Skirting the Big Data Problem With New Technologies
It’s no secret that evolving technologies have led to exponential data growth, which has made storing and analyzing data challenging. So much so that the market for big data-related products and services — including business intelligence, data warehousing, and cloud storage and services — reached $46 billion in 2016, according to Computerworld.
A couple of new technologies in totally separate industries are tackling the big data problem head-on, but not in the way you might think. One does so by segmenting wireless cells into smaller fields to combat the abundance of mobile data growth, and the other uses light fields that require much less data than their counterparts.
Both are exciting innovations for consumers and businesses alike. The cell technology will propel our telecommunications even further in reliability, and the light technology makes holograms less science fiction and more of a reality. Keep reading for a breakdown of how these apply to you.
pCell technology to the rescue
A company called Artemis Networks has pioneered a new way to improve cellphone reception and performance — without adding to the already crowded wireless spectrum.
Just what is wireless spectrum, you ask? Simply put, it refers to the radio waves used by wireless devices and TV and radio broadcasts. As TV stations have expanded and become digital, and wireless technologies have been added to the mix, they’ve bogged down these superhighways, if you will, resulting in latency issues.
In order for all of these channels to work, they each have their own spectrum, or frequency. Otherwise, they’d cause interference with each other. The Federal Communications Commission oversees spectrum and acknowledged a spectrum shortage as early as 2012, according to CNET.
The problem hasn’t gotten any better yet, but Artemis aims to fix that with what it calls pCell technology.
pCells in layman’s terms
This technology purposely causes interference within wireless cells to create smaller cells, the goal being one pCell per device. This way, rather than wireless performance becoming sluggish when multiple phones are in use within a single network, such as at a sporting event, performance stays consistently high for all devices.

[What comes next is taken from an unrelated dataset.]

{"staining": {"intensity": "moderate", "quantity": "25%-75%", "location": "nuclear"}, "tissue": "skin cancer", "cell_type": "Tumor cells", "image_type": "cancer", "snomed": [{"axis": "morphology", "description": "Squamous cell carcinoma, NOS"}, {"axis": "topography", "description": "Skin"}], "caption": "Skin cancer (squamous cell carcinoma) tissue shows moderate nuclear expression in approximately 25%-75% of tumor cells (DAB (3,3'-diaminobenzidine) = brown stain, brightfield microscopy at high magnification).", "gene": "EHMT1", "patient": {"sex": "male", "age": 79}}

The technology is still in its early stages but offers much promise — and potential. Businesses, particularly those with mobile workers, will benefit from consistently reliable mobile access to their networks.
Light fields and holographic images
Similarly, a San Francisco startup is addressing the big data problem by capitalizing on the use of light fields to create holographic images. The company is on the cusp of completely transforming video creation — just in time for the rise of virtual reality and augmented reality.
The idea behind this technology is using four-dimensional light fields to capture all of the light of a particular scene instead of recording a flat, two-dimensional picture incapable of capturing all of that light. This modern approach allows for realistic, three-dimensional viewing from any angle — essentially creating 3–D holographic images.
Light fields defined
A light field refers to the number of light rays in any given area. Currently, capturing a light field requires a camera array of different angles of the same scene or the use of a micro lens in front of camera optics to record information about intensity, color and direction. Both of these options require keeping each light ray within a specific light field separate and, thus, produce large amounts of data.
An alternative option is the use of macro light fields, the ones that create holographic images. These use less data and are more cost-effective. And they’re much more compressible than 2–D images.
The applications for this type of technology are mind-boggling. The first adopters will likely be virtual reality and augmented reality gaming to make the experience that much more immersive. But other adopters likely won’t be far behind.
And who knows? Maybe in a few years, we’ll be talking to each other holographically using our smartphones.